The chief engineer the M/V Katerina, which was equipped with pipes to bypass an important water pollution-control device, was sentenced today to eight months in federal jail for his conviction on obstruction of justice charges.
Edgardo A. Guinto, 49, of the Philippines, was sentenced this afternoon in Los Angeles by United States District Judge Florence-Marie Cooper.
Guinto pleaded guilty to the obstruction charge in January, admitting that he allowed the bypassing of the oil-water separator on the Katerina, that he instructed crew members to remove and conceal the bypass pipe when the ship came into Long Beach, and that he made fraudulent entries in the ship's pollution-prevention records known as the Oil Record Book.

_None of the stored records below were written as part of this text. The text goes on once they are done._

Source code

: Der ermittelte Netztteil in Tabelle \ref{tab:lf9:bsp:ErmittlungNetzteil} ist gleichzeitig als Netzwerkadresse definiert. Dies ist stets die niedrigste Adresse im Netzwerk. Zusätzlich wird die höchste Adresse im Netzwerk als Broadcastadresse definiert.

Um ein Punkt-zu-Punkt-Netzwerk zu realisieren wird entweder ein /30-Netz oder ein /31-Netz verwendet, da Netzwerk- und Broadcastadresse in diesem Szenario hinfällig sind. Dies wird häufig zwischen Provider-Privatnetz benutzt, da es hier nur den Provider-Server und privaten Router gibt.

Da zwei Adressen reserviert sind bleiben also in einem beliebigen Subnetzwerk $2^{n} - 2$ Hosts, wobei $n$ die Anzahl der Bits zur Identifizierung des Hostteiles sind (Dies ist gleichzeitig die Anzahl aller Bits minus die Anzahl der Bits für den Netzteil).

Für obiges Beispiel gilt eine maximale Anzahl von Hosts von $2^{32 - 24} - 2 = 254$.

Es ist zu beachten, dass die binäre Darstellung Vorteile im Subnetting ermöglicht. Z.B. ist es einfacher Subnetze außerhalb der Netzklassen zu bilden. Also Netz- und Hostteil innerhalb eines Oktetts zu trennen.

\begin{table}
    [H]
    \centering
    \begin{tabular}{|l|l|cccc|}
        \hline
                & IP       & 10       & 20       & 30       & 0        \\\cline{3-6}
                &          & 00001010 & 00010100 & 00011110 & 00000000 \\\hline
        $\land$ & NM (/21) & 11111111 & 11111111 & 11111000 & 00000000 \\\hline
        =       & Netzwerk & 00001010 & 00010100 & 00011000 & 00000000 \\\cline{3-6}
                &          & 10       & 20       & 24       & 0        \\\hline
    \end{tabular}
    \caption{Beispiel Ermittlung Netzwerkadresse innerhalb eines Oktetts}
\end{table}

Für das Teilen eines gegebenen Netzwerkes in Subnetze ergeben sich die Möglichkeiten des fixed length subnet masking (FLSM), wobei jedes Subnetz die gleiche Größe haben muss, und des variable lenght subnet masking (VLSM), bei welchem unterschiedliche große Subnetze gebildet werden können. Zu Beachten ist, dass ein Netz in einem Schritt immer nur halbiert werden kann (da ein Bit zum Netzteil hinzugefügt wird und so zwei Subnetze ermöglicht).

The captain of the Katerina, Ioannis Kallikis, 65, of Athens, Greece, pleaded guilty in February to an obstruction of justice charge. By pleading guilty, Kallikis admitted that he acted corruptly and with the intent to impede a Coast Guard investigation into pollution violations by advising other crew members that officials of the operator of the ship wanted the crew to destroy the incriminating telexes. Kallikis is scheduled to be sentenced by Judge Cooper on April 4.

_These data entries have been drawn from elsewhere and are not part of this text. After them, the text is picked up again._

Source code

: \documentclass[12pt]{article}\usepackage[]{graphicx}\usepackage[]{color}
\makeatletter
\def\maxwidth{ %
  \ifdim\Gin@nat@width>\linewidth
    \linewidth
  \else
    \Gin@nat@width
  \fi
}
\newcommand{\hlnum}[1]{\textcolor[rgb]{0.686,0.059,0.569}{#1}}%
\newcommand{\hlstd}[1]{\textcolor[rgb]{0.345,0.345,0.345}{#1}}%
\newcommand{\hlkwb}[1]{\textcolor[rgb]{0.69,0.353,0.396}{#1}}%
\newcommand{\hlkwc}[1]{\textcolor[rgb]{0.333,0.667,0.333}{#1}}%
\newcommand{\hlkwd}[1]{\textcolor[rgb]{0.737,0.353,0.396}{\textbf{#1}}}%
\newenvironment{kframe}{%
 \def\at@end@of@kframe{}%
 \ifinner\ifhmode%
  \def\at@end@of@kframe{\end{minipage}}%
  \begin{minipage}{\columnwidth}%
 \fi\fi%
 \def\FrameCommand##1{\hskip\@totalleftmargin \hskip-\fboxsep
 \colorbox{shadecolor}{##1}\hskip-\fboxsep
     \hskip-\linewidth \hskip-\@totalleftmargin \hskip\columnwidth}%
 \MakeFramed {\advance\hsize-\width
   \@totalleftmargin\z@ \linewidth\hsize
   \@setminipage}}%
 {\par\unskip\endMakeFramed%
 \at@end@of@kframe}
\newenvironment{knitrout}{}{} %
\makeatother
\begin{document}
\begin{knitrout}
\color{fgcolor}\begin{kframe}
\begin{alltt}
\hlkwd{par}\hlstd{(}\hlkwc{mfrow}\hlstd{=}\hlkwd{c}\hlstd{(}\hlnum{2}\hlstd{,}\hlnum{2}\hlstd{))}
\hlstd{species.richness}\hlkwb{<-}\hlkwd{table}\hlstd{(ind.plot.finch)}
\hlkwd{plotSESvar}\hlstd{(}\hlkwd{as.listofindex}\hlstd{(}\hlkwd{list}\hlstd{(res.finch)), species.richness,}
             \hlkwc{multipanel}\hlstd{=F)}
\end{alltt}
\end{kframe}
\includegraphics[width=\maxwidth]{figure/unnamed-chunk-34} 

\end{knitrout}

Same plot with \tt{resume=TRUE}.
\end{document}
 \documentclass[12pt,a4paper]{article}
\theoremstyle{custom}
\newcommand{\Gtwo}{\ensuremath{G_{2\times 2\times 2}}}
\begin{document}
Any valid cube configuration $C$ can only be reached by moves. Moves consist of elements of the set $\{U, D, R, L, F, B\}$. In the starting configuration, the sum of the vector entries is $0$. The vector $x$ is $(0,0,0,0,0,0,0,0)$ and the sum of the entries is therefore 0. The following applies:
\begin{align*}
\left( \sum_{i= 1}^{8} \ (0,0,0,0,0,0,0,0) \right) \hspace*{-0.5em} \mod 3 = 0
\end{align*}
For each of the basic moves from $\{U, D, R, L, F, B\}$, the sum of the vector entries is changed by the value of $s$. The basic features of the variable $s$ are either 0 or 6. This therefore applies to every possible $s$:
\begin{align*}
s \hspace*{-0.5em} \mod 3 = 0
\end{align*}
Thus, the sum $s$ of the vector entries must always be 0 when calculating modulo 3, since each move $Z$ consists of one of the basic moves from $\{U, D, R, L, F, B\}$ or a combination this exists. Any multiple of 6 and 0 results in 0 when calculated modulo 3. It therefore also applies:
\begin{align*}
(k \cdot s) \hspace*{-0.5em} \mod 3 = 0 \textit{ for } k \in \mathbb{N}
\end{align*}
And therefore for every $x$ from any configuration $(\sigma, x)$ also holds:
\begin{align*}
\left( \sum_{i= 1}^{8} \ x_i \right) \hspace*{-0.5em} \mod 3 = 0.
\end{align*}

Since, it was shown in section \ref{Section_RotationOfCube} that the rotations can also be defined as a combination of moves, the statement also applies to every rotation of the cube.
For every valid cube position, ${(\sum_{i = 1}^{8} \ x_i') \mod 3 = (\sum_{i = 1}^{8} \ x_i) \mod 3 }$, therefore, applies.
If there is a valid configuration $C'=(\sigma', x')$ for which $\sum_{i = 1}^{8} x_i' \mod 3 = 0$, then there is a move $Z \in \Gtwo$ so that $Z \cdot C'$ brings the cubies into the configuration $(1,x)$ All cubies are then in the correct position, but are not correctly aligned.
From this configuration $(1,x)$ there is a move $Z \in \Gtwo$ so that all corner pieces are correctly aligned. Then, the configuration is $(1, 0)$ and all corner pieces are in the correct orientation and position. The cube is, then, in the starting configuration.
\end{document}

The ship's second engineer, Rolan O. Sullesta, 42, pleaded guilty in January to one charge of obstruction of justice for concealing one of two bypass pipes used on the vessel from the Coast Guard inspectors. Sullesta is scheduled to be sentenced on April 11.

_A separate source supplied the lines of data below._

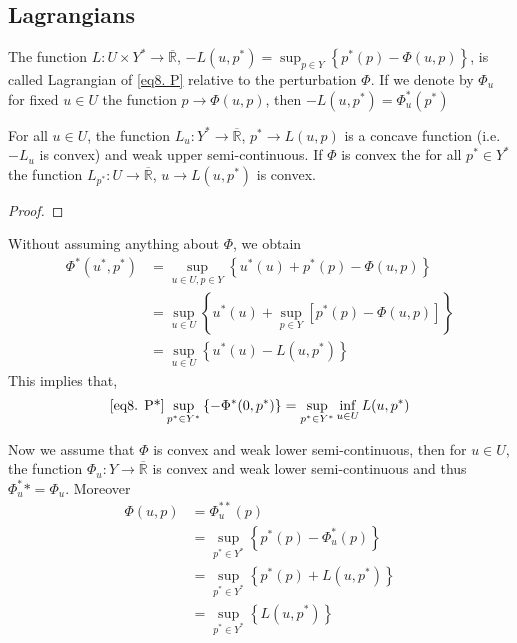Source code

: \subsection{Lagrangians}
\begin{definition}
	The function $L:U\times Y^* \rightarrow \overline{\mathbb{R}}$, $-L(u, p^*)=\sup_{p\in Y} \left\lbrace p^*(p) - \Phi(u, p)
	\right\rbrace$, is called Lagrangian of \eqref{eq8. P} relative to the perturbation $\Phi$. If we denote by $\Phi_u$ for fixed $u\in U$ the function $p\rightarrow \Phi(u, p)$, then $-L(u, p^*)=\Phi^*_u(p^*)$
\end{definition}

\begin{lemma}
	For all $u\in U$, the function $L_u: Y^* \rightarrow \overline{\mathbb{R}}$, $p^*\rightarrow L(u, p)$ is  a concave function (i.e. $-L_u$ is convex) and weak upper semi-continuous. If $\Phi$ is convex the for all $p^* \in Y^*$ the function $L_{p^*}: U\rightarrow \overline{\mathbb{R}}$, $u\rightarrow L(u, p^*)$ is convex.
	\begin{proof}

	\end{proof}
\end{lemma}

Without assuming anything about $\Phi$, we obtain
\begin{align*}
	\Phi^*(u^*, p^*) &= \sup_{u\in U, p\in Y} \left\lbrace u^*(u) + p^*(p) - \Phi(u,p) \right\rbrace \\
	&= \sup_{u\in U} \left\lbrace u^*(u) + \sup_{p\in Y}\left[p^*(p) - \Phi(u,p)\right]
	\right\rbrace \\
	&= \sup_{u \in U}\left\lbrace  u^*(u)-L(u, p^*) \right\rbrace
\end{align*}
This implies that,
\[
	\eqref{eq8. P*} \sup_{p^* \in Y^*} \left\lbrace -\Phi^*(0, p^*) \right\rbrace = \sup_{p^* \in Y^*} \inf_{u \in U} L(u, p^*)
\]

Now we assume that $\Phi$ is convex and weak lower semi-continuous, then for $u\in U$, the function 
$\Phi_u : Y \rightarrow \overline{\mathbb{R}}$ is convex and weak lower semi-continuous and thus $\Phi_u^** =\Phi_u$. Moreover
\begin{align*}
	\Phi(u,p)&=\Phi_u^{**}(p) \\
	&=\sup_{p^* \in Y^*}\left\lbrace
	p^*(p)-\Phi_u^*(p)
	\right\rbrace\\ 
	&=\sup_{p^*\in Y^*}\left\lbrace
	p^*(p)+L(u, p^*)
	\right\rbrace \\
	&=\sup_{p^*\in Y^*}\left\lbrace L(u, p^*)\right\rbrace
\end{align*}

The operator of the Katerina, DST Shipping, Inc. of Thessaloniki, Greece, pleaded guilty to two felony charges related to this water pollution case. DST pleaded guilty to obstruction of an official proceeding and failing to maintain an accurate Oil Record Book. DST was sentenced to probation, during which time its ships will be subject to special scrutiny. The company also paid a $1 million fine.
In its plea agreement, DST acknowledges that "on numerous occasions" during an approximately six-month period in 2004 the Katerina discharged oil-contaminated bilge water and oil sludge into the ocean. Furthermore, the shipping company acknowledges that it directed the Katerina crew to conceal the bypass pipe from U.S. authorities.
The Katerina is a Maltese-flagged, 600-foot-long, 16,320-ton cargo ship that arrived at the Port of Long Beach on September 10. The Katerina, which was carrying steel products, berthed on September 14. According to court documents, crew members contacted dock workers and reported that they had been directed to throw trash, as well as to discharge sewage and oil, into the ocean. A transport workers union
representative contacted the Coast Guard and asked for an inspection of the vessel.
On the night of September 14, Coast Guard inspectors boarded the Katerina and saw evidence that the ship's oil-water separator was not being used. Pursuant to United States law and international treaties, all large ships, such as the Katerina, are required to operate an oil-water separator to remove oil from bilge water that is discharged into the ocean. All such ships are also required to maintain a Oil Record Book, which is signed by the captain and must document all oil discharges.
A second inspection on September 15 revealed piping designed to bypass the oil-water separator. Inspectors also found evidence that oil had recently been discharged overboard from the ship.
At Guinto's sentencing hearing today, Judge Cooper noted that the "violations were planned and ordered by a despicable corporation" and that Guinto did "intentionally participate in these crimes."
This case is the result of an investigation by the United States Coast Guard Marine Safety Office, the Coast Guard Investigative Service and the United States Environmental Protection Agency's Criminal Investigation Division. The case was jointly prosecuted by the United States Attorney's Office and the Los Angeles City Attorney's Office.